Hi, Look I can't be bothered to go into the ethnotribal roots of English and the other island peoples, and Germans. Both are also complex intraethnically. EG: Eastern Germany / Brandenburg and then Prussia, was originally a slavic nation and much of the population there has Slavic roots (incl. more recently Polish) as well as Germanic, in contrast to the west, south west and north. Yes there is Anglo-Saxon ancestry - Germanic - through most of England. That's the male line, because the male Celts were mostly done to death. The females, however, founded the major ethnic background - Celtic - in England (as in most of the rest of the Isles, but not Germany). Just examples, there are many more. You did ask. All of this is discoverable, not without interest, but I'm not arguing for racial determinism (=racialism, racism) because family lines are only one and variable element in "peoplehood" / ethnicity. I suspect others are more invested in that dogma here.
I just think "nationalist language" is a blatent euphemism for racist language; I can't see how else to see that one. Yes you have insults with a familiar ethnic epithet (whinging Poms etc) but that doesn't make "pom" an insult in itself, does it. Modern people need to recall the distinction between adjective and noun!
I don't see the need to substantiate the difference between England (or whatever) and Germany by reference to culture. I think we belong the same super-ethnic conglomorate of western Europe which you might call Germano-Roman. The difference however is beheld, immediately, reflexively. It's a deeper phenomenon than the social. I think, biological: this perception of difference. That needs to be accounted for. Reduction of everything to means of production is for lobotomized fanatics (... who, amusingly, always have a keen nose for background and tend to fantasise their own.)

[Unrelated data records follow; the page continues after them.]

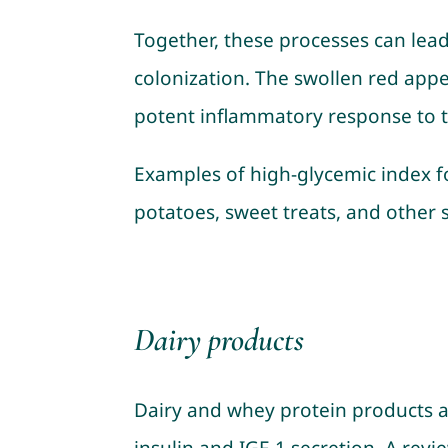
Together, these processes can lea
colonization. The swollen red appe
potent inflammatory response to t
Examples of high-glycemic index fo
potatoes, sweet treats, and other 
Dairy products
Dairy and whey protein products a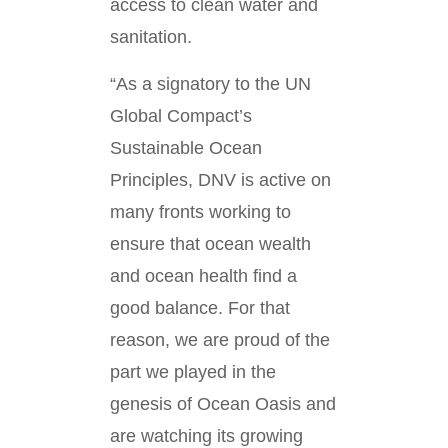
access to clean water and
sanitation.
“As a signatory to the UN
Global Compact’s
Sustainable Ocean
Principles, DNV is active on
many fronts working to
ensure that ocean wealth
and ocean health find a
good balance. For that
reason, we are proud of the
part we played in the
genesis of Ocean Oasis and
are watching its growing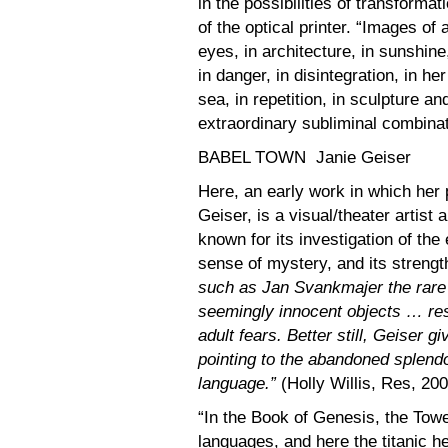
in the possibilities of transform
of the optical printer. “Images of 
eyes, in architecture, in sunshine,
in danger, in disintegration, in her
sea, in repetition, in sculpture a
extraordinary subliminal combinat
BABEL TOWN Janie Geiser
Here, an early work in which her 
Geiser, is a visual/theater artis
known for its investigation of the
sense of mystery, and its strengt
such as Jan Svankmajer the rare 
seemingly innocent objects … res
adult fears. Better still, Geiser 
pointing to the abandoned splendor
language.”
(Holly Willis, Res, 20
“In the Book of Genesis, the Tower
languages, and here the titanic h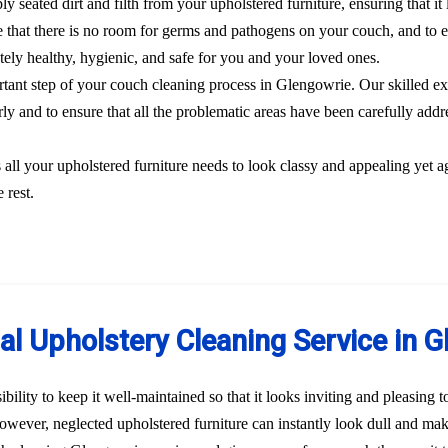
y seated dirt and filth from your upholstered furniture, ensuring that i
 that there is no room for germs and pathogens on your couch, and to el
etely healthy, hygienic, and safe for you and your loved ones.
ortant step of your couch cleaning process in Glengowrie. Our skilled ex
rly and to ensure that all the problematic areas have been carefully addre
s all your upholstered furniture needs to look classy and appealing yet a
 rest.
al Upholstery Cleaning Service in 
bility to keep it well-maintained so that it looks inviting and pleasing 
 However, neglected upholstered furniture can instantly look dull and ma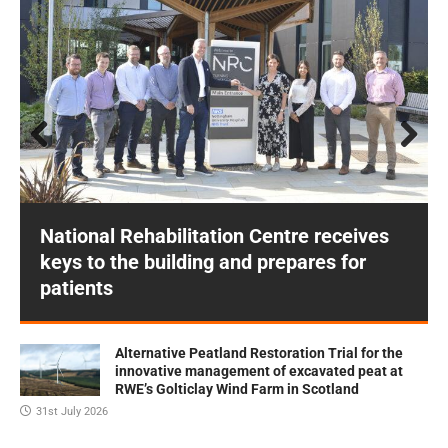
Prev
Next
ious
National Rehabilitation Centre receives
keys to the building and prepares for
patients
Alternative Peatland Restoration Trial for the
innovative management of excavated peat at
RWE’s Golticlay Wind Farm in Scotland
31st July 2026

As for the rest: no argument, just my experience: normal, variable treatment by different ethnic groups here in London. I believe you live here too. Being looked at by a zoo animal when on the bus -e.g. Can't say it angers me but one notices it. More depressing (and I think connected) is the general breakdown of culture: fraternity, friendliness, "manners"; accessibility (of people to one another). I'm rambling. Ciao for now!